Seus primeiros passos na Ribera del Duero soriana remontam ao ano 2000, quando foi contatado para criar uma nova vinícola, Dominio de Atauta. Durante os primeiros anos, Sourdais dedicou-se a estudar o potencial dos diversos solos desta subzona do Duero, bem como o clima, mais peculiar, frio e seco que em outras áreas da região. Ao longo desses anos, o francês tornou-se um verdadeiro especialista nas características do ambiente soriano.
Bertrand nos recebe logo pela manhã no singular município de San Esteban de Gormaz. Após uma breve introdução às características do território, nos convida a percorrer os cenários onde se originam os vinhos de Antídoto e Dominio de Es. Antídoto é o projeto junto com seu sócio David, um homem de paciência e saber-fazer da região, que se complementam perfeitamente.
Começamos nossa jornada pelo vinhedo nos terrenos argilo-ferrosos de “Roland Garros”, onde encontramos vinhedos muito antigos que se harmonizam bem com a variedade Tinta Fina de clones antigos. Sourdais busca nesta área um perfil mais clássico da Ribera del Duero, que ele denomina Hormiga de Antídoto. Caracterizam-se por serem vinhos com muito volume, preparados para suportar longos períodos de envelhecimento.

Após uma agradável conversa sobre como as videiras devem se sentir para dar suas melhores uvas e sobre a importância de haver choupos ou um pouco de umidade para seu bem-estar, prosseguimos nosso percurso (subindo e descendo colinas por caminhos rurais) até chegar a outra área com solos totalmente diferentes. Os seixos e a areia substituíram a argila batida de Roland Garros. Aqui é onde nasce o Antídoto, um vinho leve baseado na filosofia de beber vinho de forma cotidiana.
Entre os projetos de Antídoto, queremos fazer uma menção especial aos vinhos rosés. Estes não são rosés comuns, são especificamente perfilados desde o vinhedo, onde a antiga coplantação de variedades brancas e tintas era habitual. Este fato, somado à presença majoritária de granito e areia no solo, nos brinda com um dos rosés mais autênticos da península: elétrico, complexo e salino. Le Rose de Antidoto, Grand Cru.

Para finalizar, nos dirigimos ao vilarejo de Atauta. Atauta é um lugar singular, onde o tempo parece parar e se pode sentir a tradição. Quando nos aproximamos de seu mirante, é palpável que algo especial relaciona este lugar com a história da viticultura; as vistas para os antigos pequenos lagares onde o vinho era fermentado antigamente são espetaculares.

Nesta paisagem é onde Bertrand localiza seu outro projeto, Dominio de Es. O vale como eixo central onde articula seu vinho de terroir e onde, após quase 20 anos trabalhando na região, desvendou seus dois crus. Cada um desses Crus está situado entre parcelas mais amplas, mas existem certas áreas onde aparece uma argila, uma orientação e uma brisa especial que os tornam únicos.
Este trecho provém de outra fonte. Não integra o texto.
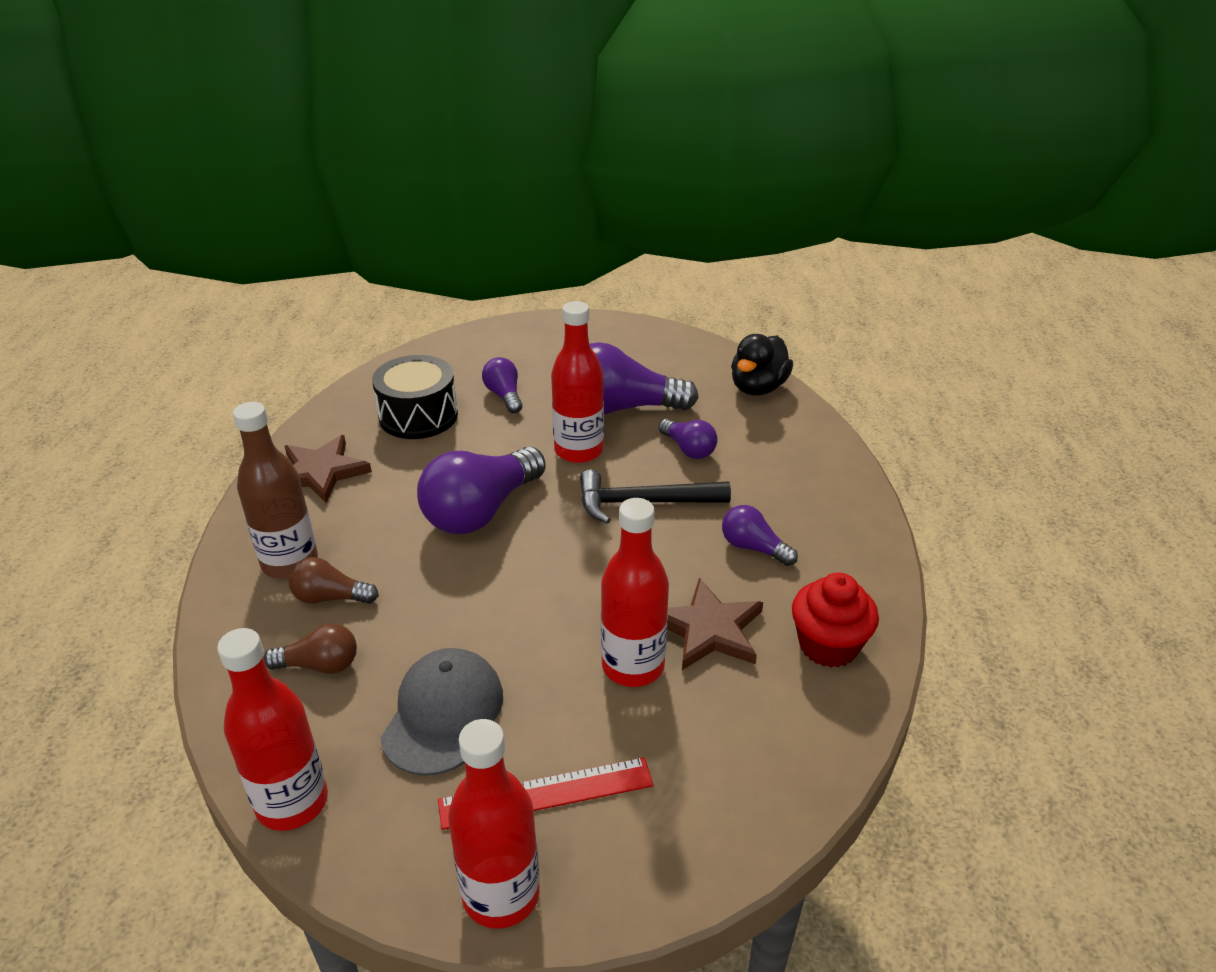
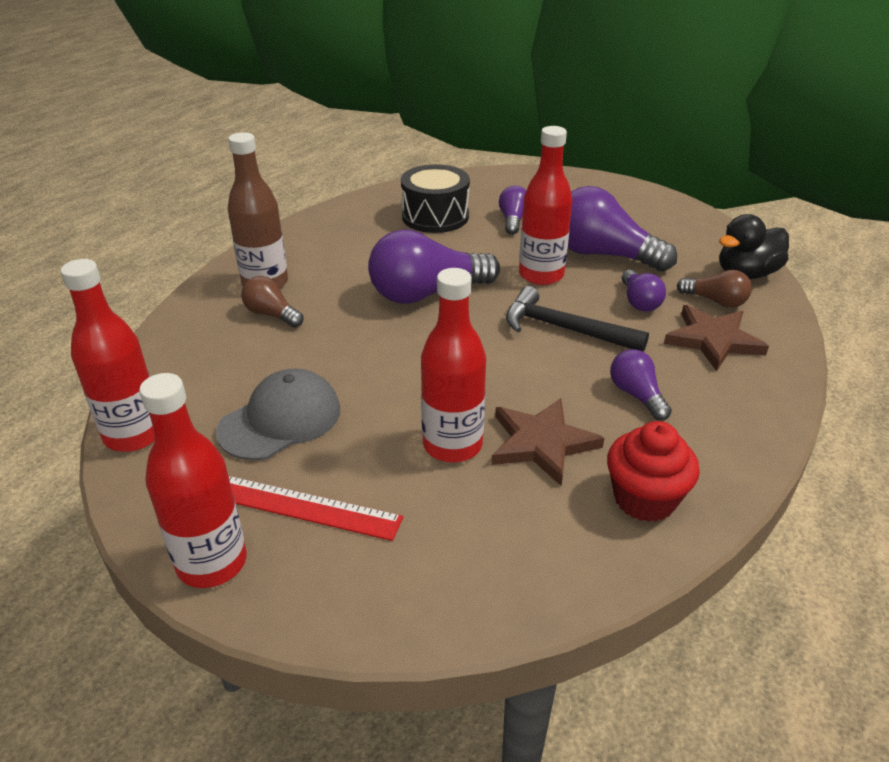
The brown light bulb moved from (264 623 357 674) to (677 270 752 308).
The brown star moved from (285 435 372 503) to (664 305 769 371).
La Diva é um desses Crus tocados por todos esses fatores que o tornam especial e único. Uma fruta vermelha com muita leveza, muita tensão, longo e interminável.

Após a grande jornada por quase todos os vinhedos antigos sorianos e algumas anedotas, fomos interpretar o que havíamos visto na vinícola. Certamente cada um demonstrava todo seu potencial em sua tipologia. Como um bom viticultor, Bertrand soube extrair o melhor de cada um dos terroirs, fazendo com que cada vinho se destaque em um sentido, cada solo e cada microclima se traduz nos diferentes vinhos que propõe.
Certamente foi uma grande experiência descobrir esta subzona da Ribera del Duero junto com Bertrand Sourdais. Uma pessoa com uma sensibilidade especial para o vinhedo, o ambiente e o vinho. Em suas mãos, o legado da região está assegurado. Parabéns!